Rosenfeld made seminal contributions to Kleinian thinking on psychotic and other very ill patients;[1] while his emphasis on the role of the analyst in contributing to potential impasses in the analytic encounter has had a wide impact on analysts both in Britain and internationally.
[8] The concept of what Rosenfeld termed "narcissistic omnipotent object relations"[9] - a state of mind dominated by an internal object merging ego and ego ideal in a form of mad omnipotence - was later to feed into Kernberg's notion of the pathologically grandiose self[10] Rosenfeld's final work, Impasse and Interpretation (1987), focused on the possibility of the overcoming of critical moments of impasse with difficult patients.
Rosenfeld was increasingly convinced that such potentially destructive impasses were predicated on the existence of blind spots in the analyst,[11] thus pointing the way for the later developments of intersubjective psychoanalysis.

■ **Excerpted data**:
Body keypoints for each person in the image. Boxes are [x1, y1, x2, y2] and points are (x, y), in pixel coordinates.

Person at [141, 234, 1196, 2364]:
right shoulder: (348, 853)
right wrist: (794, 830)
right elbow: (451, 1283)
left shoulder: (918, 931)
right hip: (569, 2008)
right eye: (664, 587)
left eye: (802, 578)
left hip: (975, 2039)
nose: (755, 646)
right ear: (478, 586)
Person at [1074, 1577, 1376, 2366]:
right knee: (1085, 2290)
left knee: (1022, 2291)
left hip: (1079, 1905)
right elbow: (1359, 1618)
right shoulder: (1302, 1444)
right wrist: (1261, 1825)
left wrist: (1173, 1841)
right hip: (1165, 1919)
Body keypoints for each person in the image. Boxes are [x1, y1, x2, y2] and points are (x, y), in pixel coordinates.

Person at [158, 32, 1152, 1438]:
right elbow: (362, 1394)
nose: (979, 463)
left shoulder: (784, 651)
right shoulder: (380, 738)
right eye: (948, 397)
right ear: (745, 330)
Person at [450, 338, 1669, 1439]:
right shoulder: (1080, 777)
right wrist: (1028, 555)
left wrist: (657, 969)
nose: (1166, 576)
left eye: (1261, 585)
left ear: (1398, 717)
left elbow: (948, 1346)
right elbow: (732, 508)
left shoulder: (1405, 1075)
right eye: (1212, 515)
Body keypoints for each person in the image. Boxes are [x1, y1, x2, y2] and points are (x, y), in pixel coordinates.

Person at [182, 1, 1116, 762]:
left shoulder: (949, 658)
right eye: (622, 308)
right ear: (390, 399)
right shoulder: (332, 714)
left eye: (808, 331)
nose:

■ **Problems to solve**:
• A. According to the passage on Rosenfeld, what was the title of his final work, and in what year did it appear?
• B. Copy out the passage on Rosenfeld from "Rosenfeld made seminal" to "with difficult patients.", replacing "ego ideal" with "ideal self".
• C. Summarize the passage on Rosenfeld in two sentences.

■ **Solution set**:
• A. Impasse and Interpretation, in 1987.

• B.
Rosenfeld made seminal contributions to Kleinian thinking on psychotic and other very ill patients;[1] while his emphasis on the role of the analyst in contributing to potential impasses in the analytic encounter has had a wide impact on analysts both in Britain and internationally.
[8] The concept of what Rosenfeld termed "narcissistic omnipotent object relations"[9] - a state of mind dominated by an internal object merging ego and ideal self in a form of mad omnipotence - was later to feed into Kernberg's notion of the pathologically grandiose self[10] Rosenfeld's final work, Impasse and Interpretation (1987), focused on the possibility of the overcoming of critical moments of impasse with difficult patients.

• C. Rosenfeld made seminal contributions to Kleinian thinking on psychotic and other very ill patients, and his idea of "narcissistic omnipotent object relations" later fed into Kernberg's notion of the pathologically grandiose self. His emphasis on the analyst's role in impasses with difficult patients, which he came to attribute to blind spots in the analyst, had a wide impact and pointed toward later intersubjective psychoanalysis.